As most of us already know, all lead-based paints were permanently banned by the US Product Safety Commission in 1977. Pay a visit to Zota Pro For a better understanding of these lead paint laws, as they were put into effect and modified over a course of multiple years. Technically, this should mean that houses built and painted after the law was passed in the late 70s, should not have any lead paint on them. However, are you willing to take a chance and move into a house that was built in between 1978 – 1980, without a lead paint inspection first?

Dates Might be Misleading

In real life, things often do not pan out exactly by the book and once a law is passed, it usually takes some time for it to be understood and applied in its entirety, across the entire nation. As we are talking about a 40+ year old time period before the digital age even started, it would be unwise to believe that every contractor, homeowner and house painter simultaneously became aware and confident about the dangers of lead paint, the very moment it was banned officially.

Some of the lead paint which was already there for sale by the gallons might still have been used in some parts of the country under the radar, to minimize losses incurred by lead-paint manufacturers and painting contractors. It is not outside the realms of possibility that even some properties built after 1978 could have been painted with the toxic metal-based shades. To sum it up, if your home was built anywhere near that 1977 – 78 timeline, get it inspected for lead toxicity before moving in, or starting a renovation project of any kind.

What If You Have Already Lived in an Old house for a While Now?

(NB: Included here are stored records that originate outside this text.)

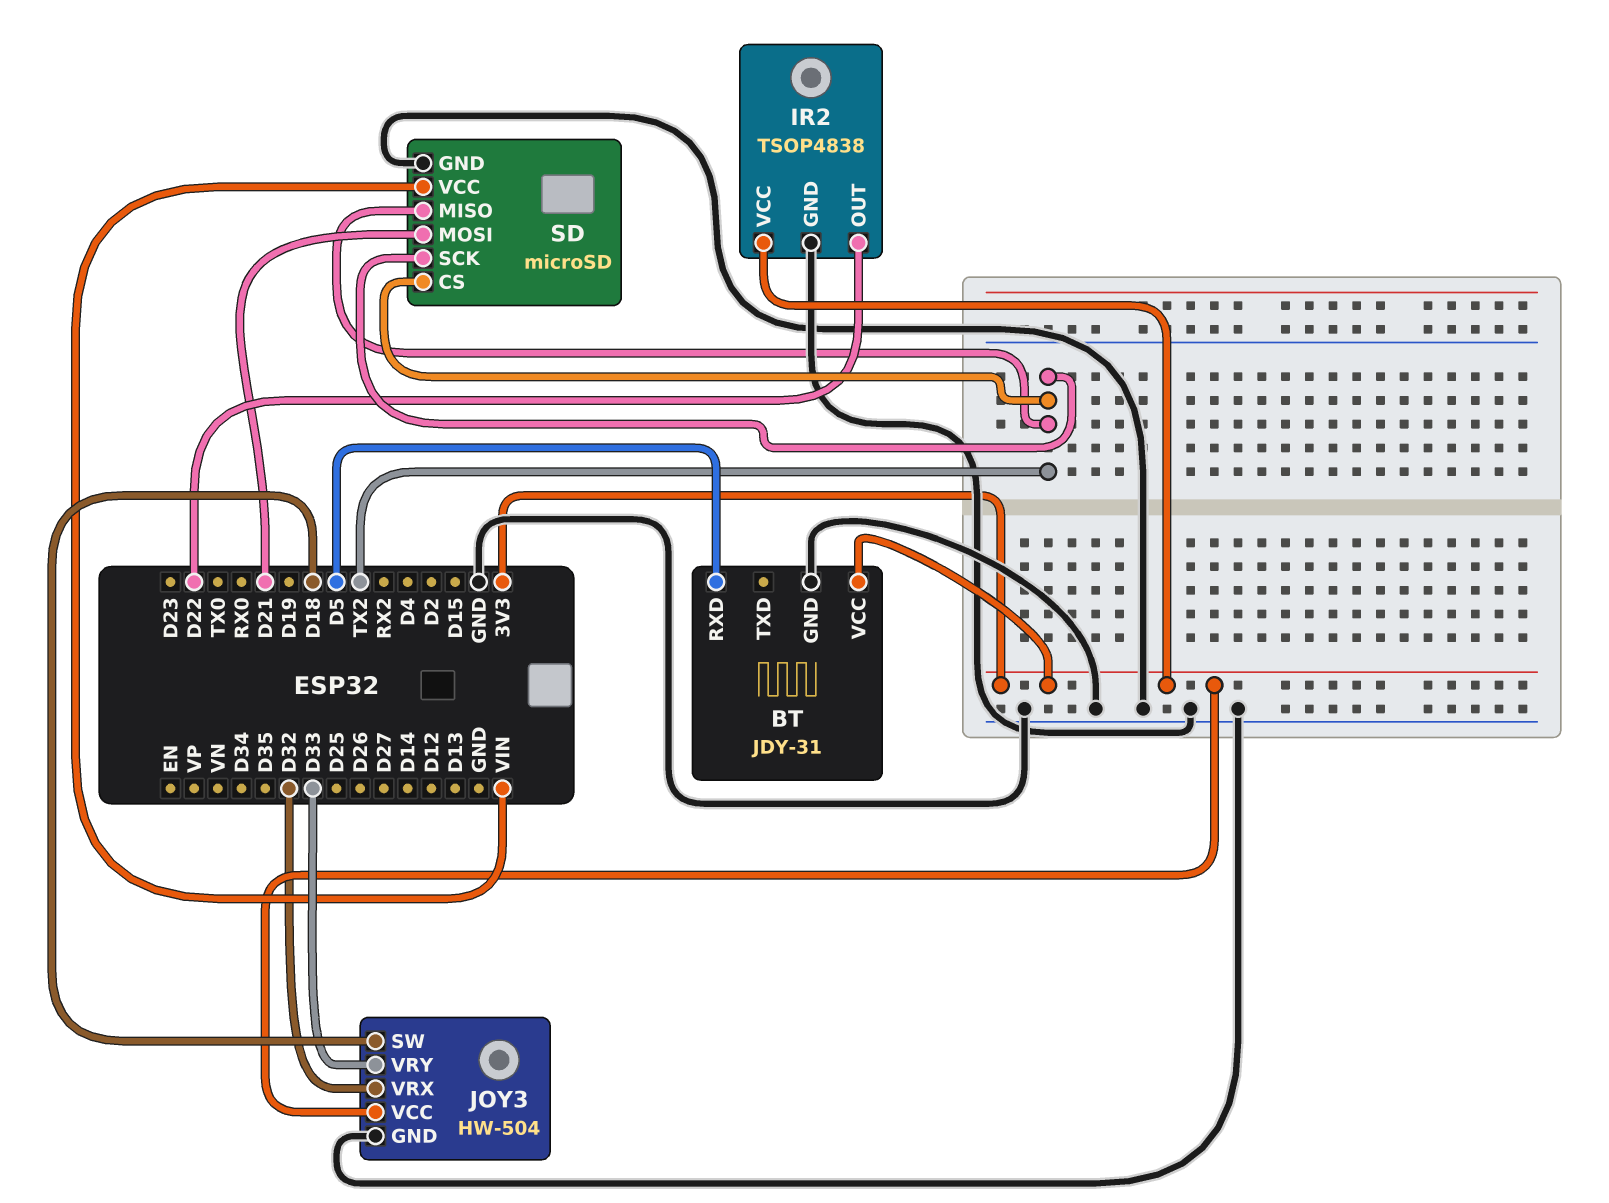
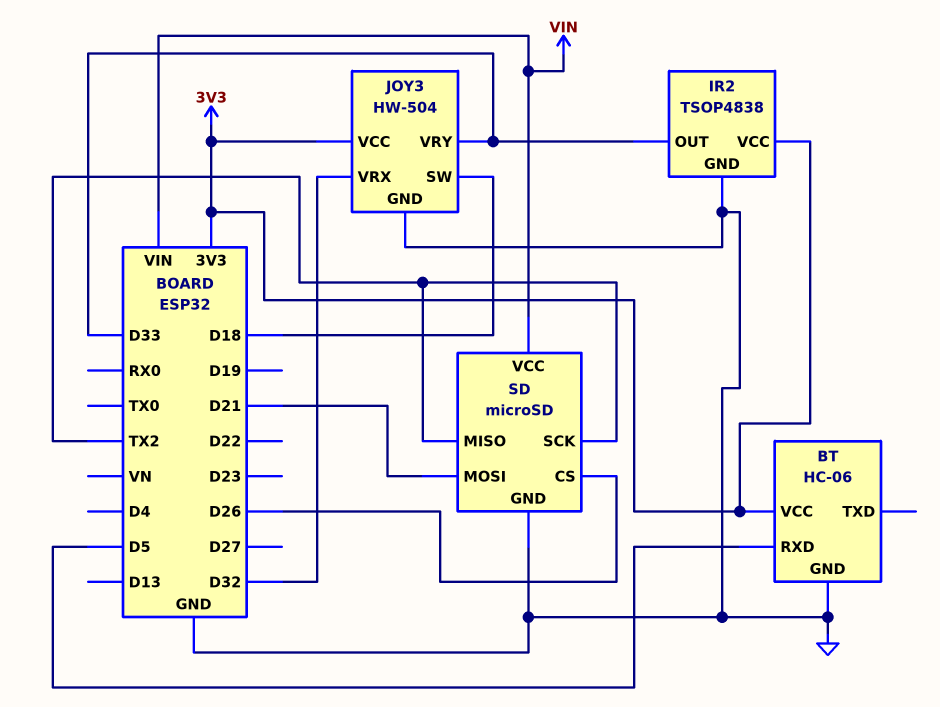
BT: JDY-31 -> HC-06
IR2 pin OUT: D22 -> D33
SD pin CS: TX2 -> D26

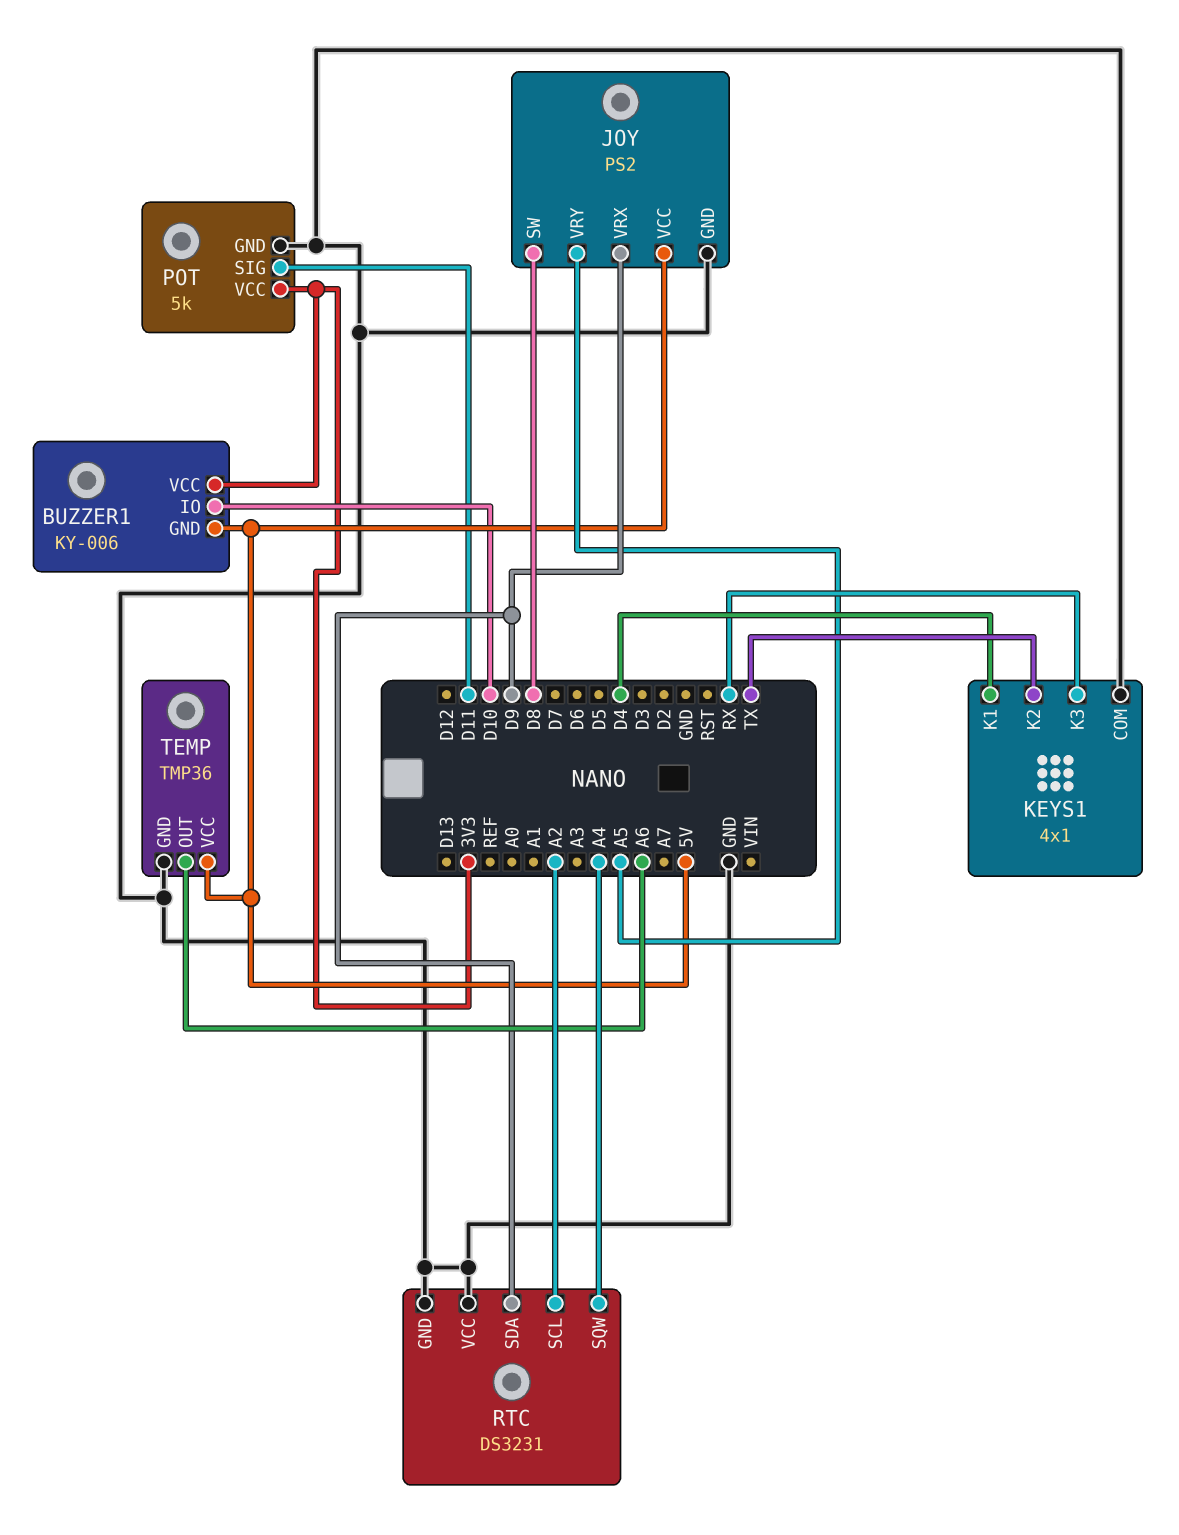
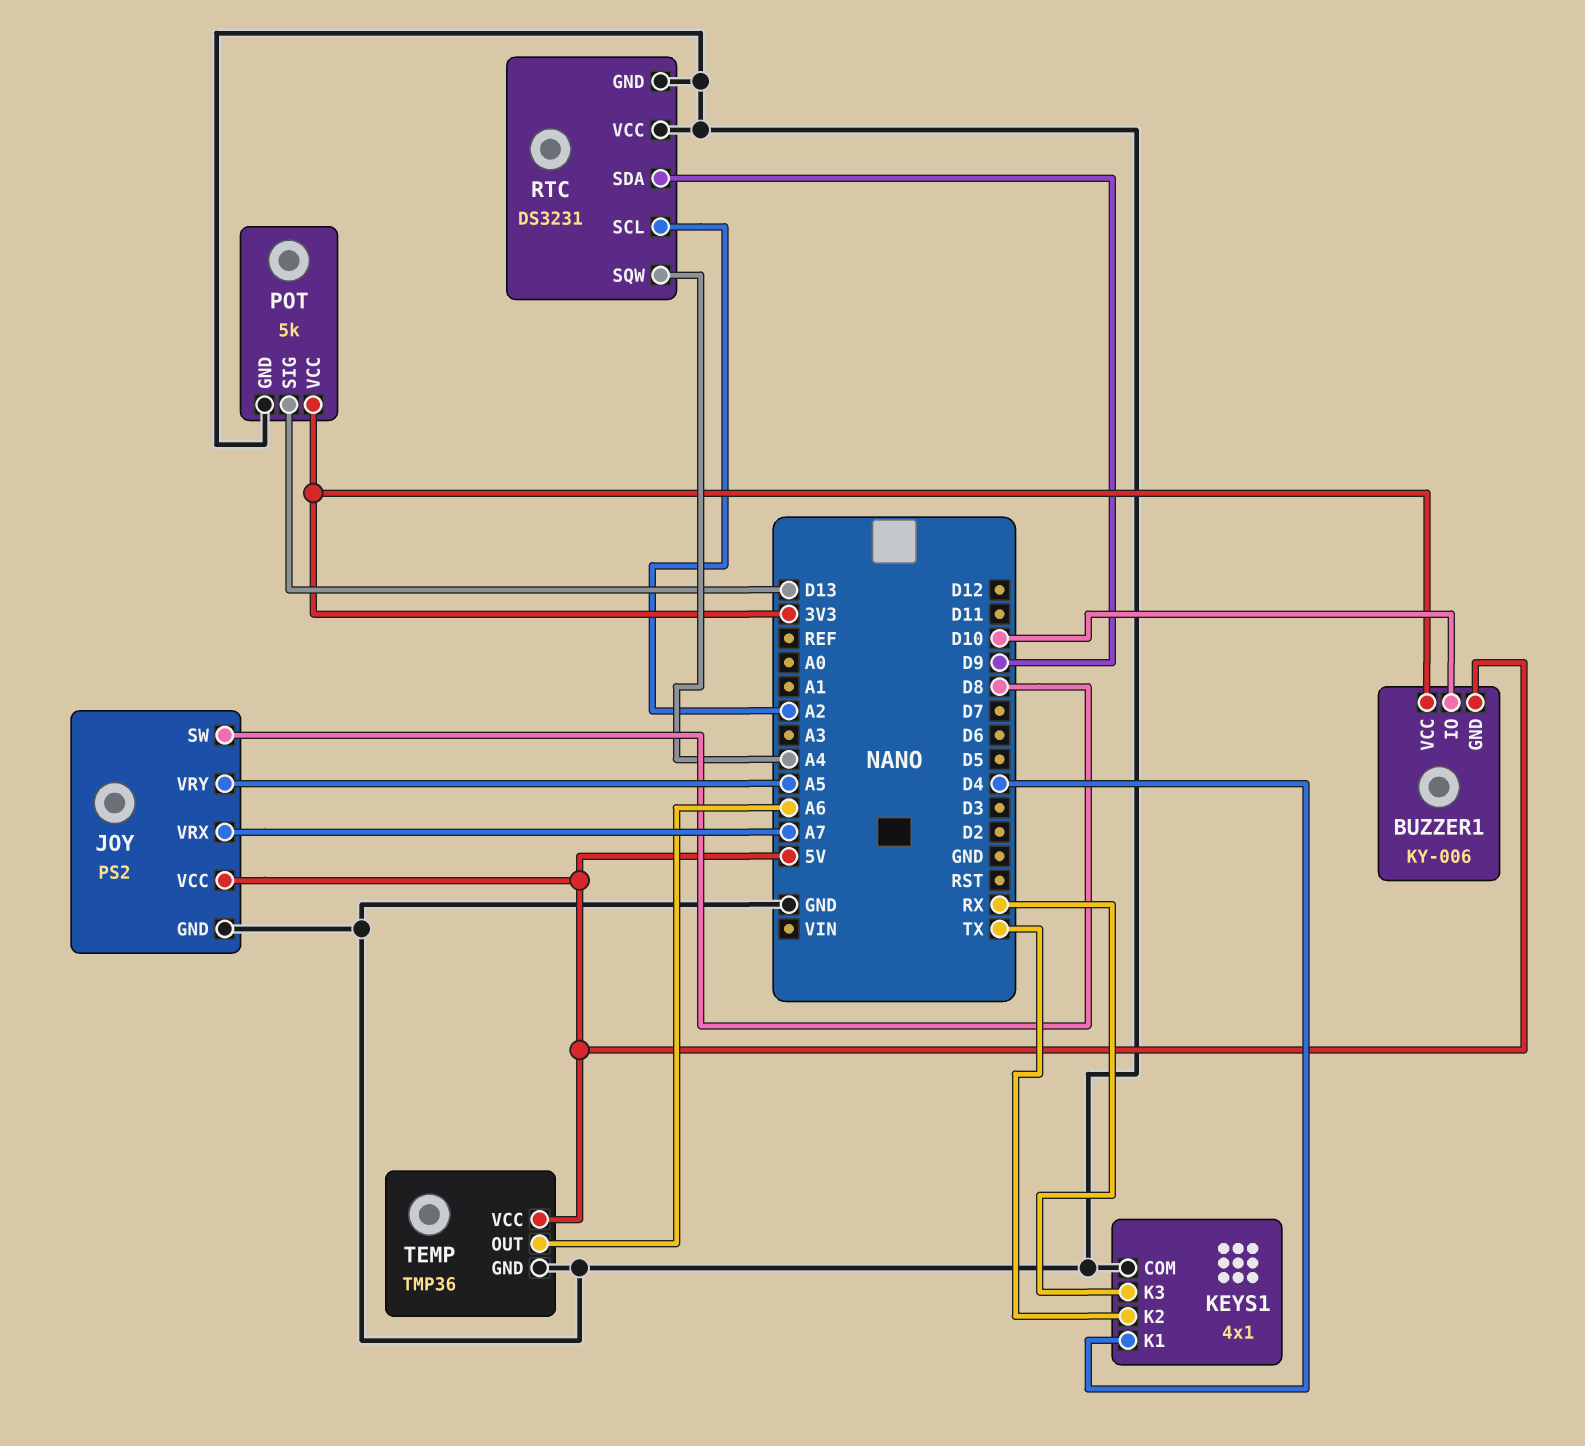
JOY pin VRX: D9 -> A7
POT pin SIG: D11 -> D13

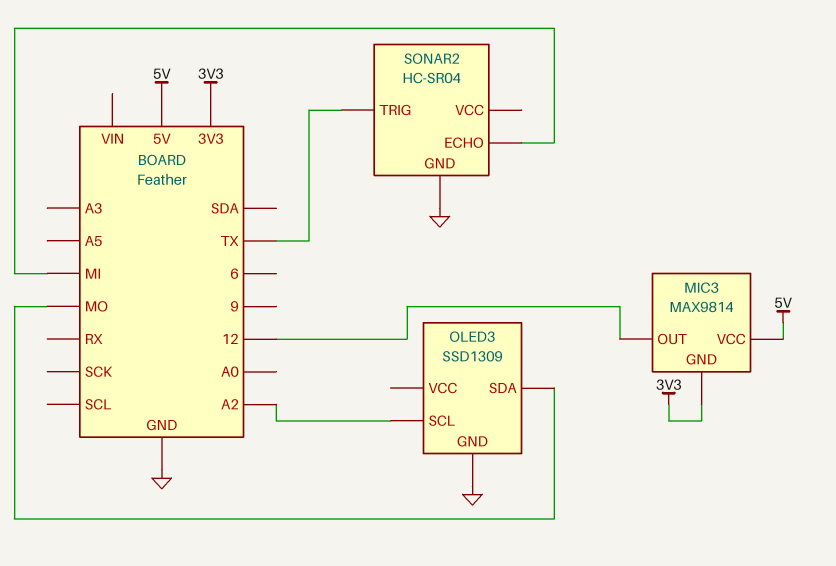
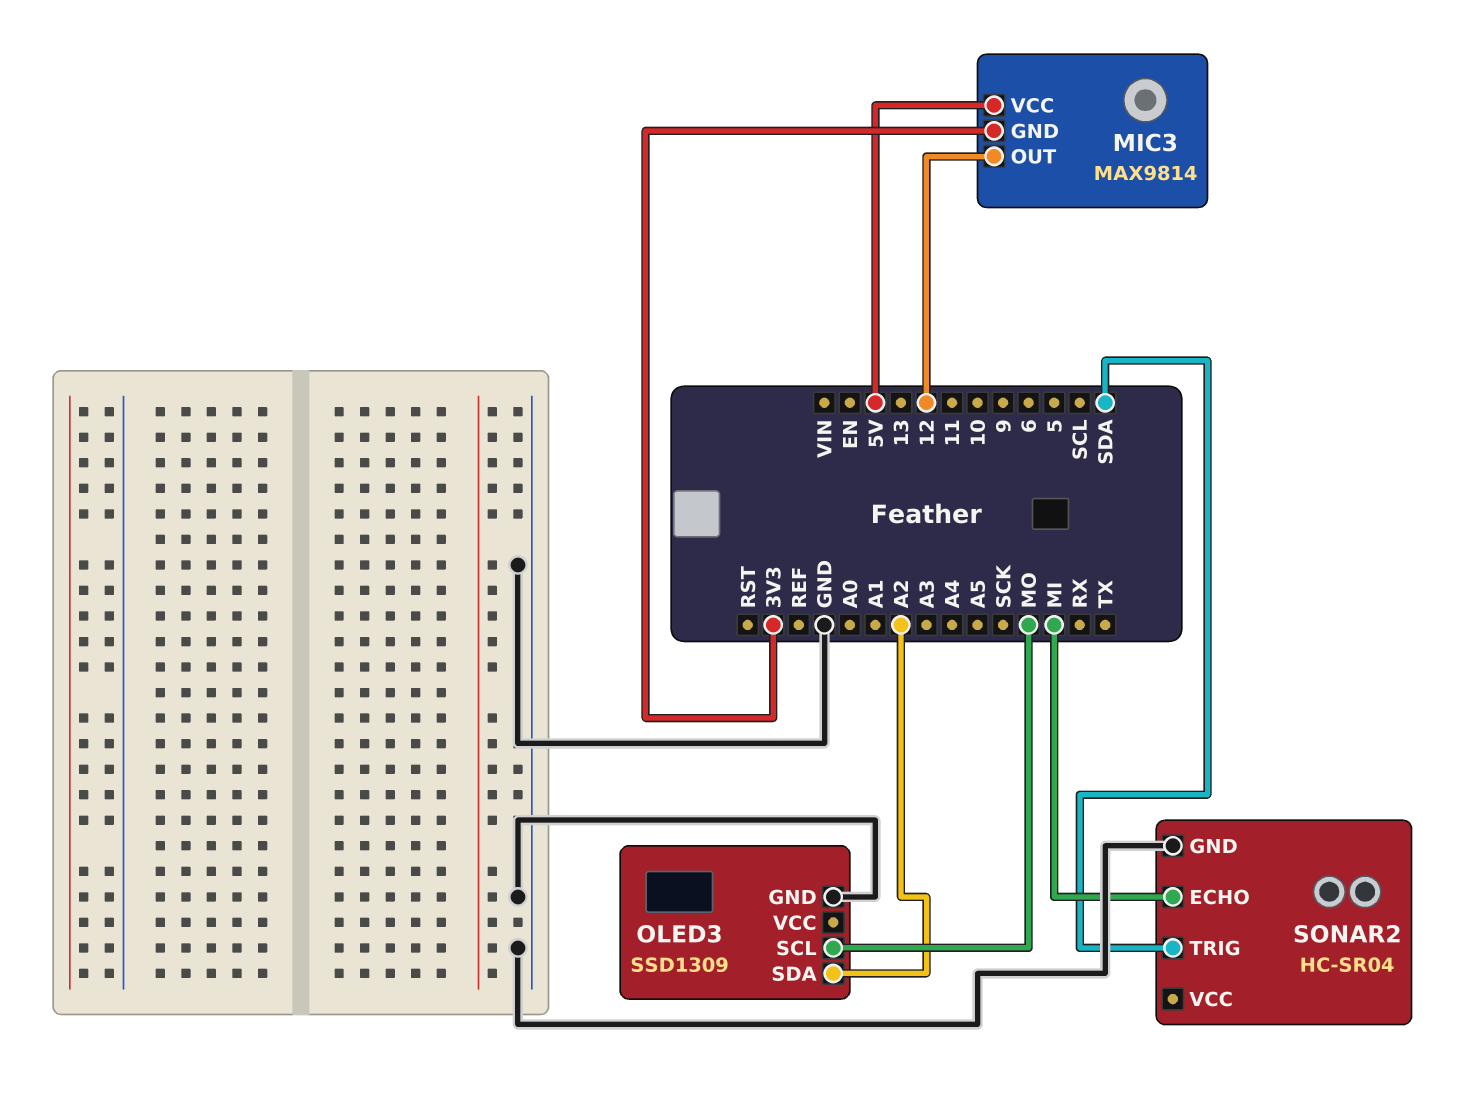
OLED3 pin SCL: A2 -> MO
OLED3 pin SDA: MO -> A2
SONAR2 pin TRIG: TX -> SDA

In case you are living in a house which could potentially have lead on its walls, it does not automatically mean you, or any member of your family is already suffering from lead poisoning. In order for lead particles (and even asbestos) to become a health hazard, it must be in a state of unrest. What it means is that if you have not yet tried to repaint the house or have cracked open a wall for remodeling, the chances of lead poisoning are quite low.

On the other hand, if the paint has been disturbed already while you and your family was in the house, get your home checked for lead particles immediately. If lead is found, seek medical aid to get everyone tested for heavy metal toxicity, as soon as possible.